At first glance, the MSI RTX 5070 appears competitive with a higher base clock of 2325 MHz versus the Acer RX 9070 XT's 1870 MHz. However, this baseline figure is misleading: the RX 9070 XT's turbo clock reaches 3100 MHz — nearly 22% higher than the RTX 5070's 2542 MHz peak. In sustained workloads like gaming or rendering, GPUs operate closer to their turbo ceiling, which means the Acer card spends most of its time running at a significantly higher frequency than the MSI.

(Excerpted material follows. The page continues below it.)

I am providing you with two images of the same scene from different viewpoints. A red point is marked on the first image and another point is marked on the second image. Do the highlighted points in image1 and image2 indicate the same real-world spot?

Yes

That clock advantage compounds across the broader performance picture. The RX 9070 XT delivers 50.79 TFLOPS of floating-point throughput versus 31.24 TFLOPS on the RTX 5070 — a 62% lead that directly translates to faster shader computations. Its pixel rate (396.8 GPixel/s vs 203.4 GPixel/s) and texture rate (793.6 GTexels/s vs 488.1 GTexels/s) are similarly dominant, meaning the RX 9070 XT can push more pixels and fill textures faster — both critical for high-resolution, high-framerate gaming. The RTX 5070 does field more shading units (6144 vs 4096), but with fewer TMUs (192 vs 256), fewer ROPs (80 vs 128), and slower memory speed (1750 MHz vs 2518 MHz), its raw shader count cannot offset the deficits elsewhere.
On raw performance metrics alone, the Acer RX 9070 XT OC holds a clear and substantial advantage across nearly every dimension — throughput, rasterization, texturing, and memory bandwidth potential. Both cards support Double Precision Floating Point, which is a non-differentiator here. For users prioritizing peak computational horsepower as reflected in these specs, the RX 9070 XT is the stronger performer in this group.